### Selected excerpt
The Federal Reserve on Wednesday raised interest rates a quarter of a point to a range between 1 percent and 1.25 percent, citing the relatively steady growth of the economy and need to return to higher baselines.
The decision was expected after months of hinting. It is the second such hike by the central bank in 2017.
Fed officials said “realized and expected labor market conditions and inflation justified the hike, which was supported by all Federal Open Markets Committee (FOMC) members but Minneapolis Fed President Neel Kashkari."
FOMC also hinted toward future hikes this year, saying it “expects that economic conditions will evolve in a manner that will warrant gradual increases in the federal funds rate.”
The Fed has started bringing interest rates slowly back toward historic averages after years of record lows, held steady so the economy could recover from the Great Recession. Fed officials warned that keeping rates too low, for too long, could limit the bank’s ability to respond to a financial crisis.
After rate hikes in December 2015 and December 2016, the Fed raised rates again in March, as unemployment and inflation hovered around the bank’s target ranges.

### Objective
Reproduce the section of the article on the Federal Reserve rate hike verbatim, beginning at the words "The Fed has" and stopping after the words "a financial crisis.".

### Given records
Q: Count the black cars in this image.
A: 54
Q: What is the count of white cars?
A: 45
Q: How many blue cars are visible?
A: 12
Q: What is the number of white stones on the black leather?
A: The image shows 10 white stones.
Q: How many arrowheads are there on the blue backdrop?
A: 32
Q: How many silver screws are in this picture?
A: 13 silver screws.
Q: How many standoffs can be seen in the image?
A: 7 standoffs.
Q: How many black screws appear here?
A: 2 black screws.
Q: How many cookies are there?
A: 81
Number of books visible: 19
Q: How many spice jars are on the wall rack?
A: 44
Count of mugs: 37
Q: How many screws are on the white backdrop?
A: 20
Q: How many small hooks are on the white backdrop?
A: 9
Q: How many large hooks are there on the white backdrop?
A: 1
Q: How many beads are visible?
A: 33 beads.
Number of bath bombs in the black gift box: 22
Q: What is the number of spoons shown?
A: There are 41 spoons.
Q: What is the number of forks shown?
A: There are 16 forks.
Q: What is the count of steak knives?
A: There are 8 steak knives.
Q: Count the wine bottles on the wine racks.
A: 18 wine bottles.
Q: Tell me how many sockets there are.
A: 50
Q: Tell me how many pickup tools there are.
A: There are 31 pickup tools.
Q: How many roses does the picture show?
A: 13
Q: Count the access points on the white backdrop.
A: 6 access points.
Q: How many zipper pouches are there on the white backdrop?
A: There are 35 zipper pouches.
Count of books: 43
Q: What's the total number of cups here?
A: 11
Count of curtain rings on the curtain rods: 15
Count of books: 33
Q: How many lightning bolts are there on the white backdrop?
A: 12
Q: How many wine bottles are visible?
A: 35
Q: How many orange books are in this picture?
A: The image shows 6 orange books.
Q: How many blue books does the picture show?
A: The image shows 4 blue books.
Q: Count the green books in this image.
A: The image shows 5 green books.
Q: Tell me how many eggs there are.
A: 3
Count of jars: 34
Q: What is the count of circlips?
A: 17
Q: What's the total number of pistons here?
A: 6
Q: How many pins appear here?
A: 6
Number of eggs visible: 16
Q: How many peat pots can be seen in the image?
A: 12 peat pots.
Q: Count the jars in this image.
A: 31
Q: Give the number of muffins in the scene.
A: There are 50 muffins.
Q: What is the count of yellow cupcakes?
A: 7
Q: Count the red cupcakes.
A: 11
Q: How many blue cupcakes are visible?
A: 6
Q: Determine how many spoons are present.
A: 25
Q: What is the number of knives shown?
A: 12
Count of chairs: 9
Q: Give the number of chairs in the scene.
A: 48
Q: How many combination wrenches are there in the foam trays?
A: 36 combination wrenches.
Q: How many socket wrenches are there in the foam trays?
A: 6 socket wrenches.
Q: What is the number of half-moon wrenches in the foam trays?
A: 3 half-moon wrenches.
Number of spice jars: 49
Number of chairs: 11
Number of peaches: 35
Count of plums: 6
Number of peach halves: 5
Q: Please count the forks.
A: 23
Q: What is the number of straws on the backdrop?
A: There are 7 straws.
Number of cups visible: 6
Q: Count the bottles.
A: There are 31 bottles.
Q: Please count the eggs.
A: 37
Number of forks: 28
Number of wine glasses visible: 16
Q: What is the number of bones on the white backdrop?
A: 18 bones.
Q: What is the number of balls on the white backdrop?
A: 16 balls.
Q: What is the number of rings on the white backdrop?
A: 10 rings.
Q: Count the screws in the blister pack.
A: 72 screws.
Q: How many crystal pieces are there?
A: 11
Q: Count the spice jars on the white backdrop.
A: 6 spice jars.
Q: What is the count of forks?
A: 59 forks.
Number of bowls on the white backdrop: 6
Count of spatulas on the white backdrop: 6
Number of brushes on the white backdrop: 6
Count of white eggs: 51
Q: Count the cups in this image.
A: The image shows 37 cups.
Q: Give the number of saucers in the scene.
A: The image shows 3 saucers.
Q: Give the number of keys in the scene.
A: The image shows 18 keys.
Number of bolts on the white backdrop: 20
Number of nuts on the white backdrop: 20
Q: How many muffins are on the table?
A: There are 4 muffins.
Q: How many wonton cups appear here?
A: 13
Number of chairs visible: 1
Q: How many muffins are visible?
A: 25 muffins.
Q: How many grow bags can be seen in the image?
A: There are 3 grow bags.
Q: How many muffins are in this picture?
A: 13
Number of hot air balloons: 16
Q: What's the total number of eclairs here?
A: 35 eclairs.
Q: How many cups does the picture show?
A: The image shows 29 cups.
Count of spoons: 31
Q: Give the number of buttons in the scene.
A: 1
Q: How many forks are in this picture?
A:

### Written answer
The Fed has started bringing interest rates slowly back toward historic averages after years of record lows, held steady so the economy could recover from the Great Recession. Fed officials warned that keeping rates too low, for too long, could limit the bank’s ability to respond to a financial crisis.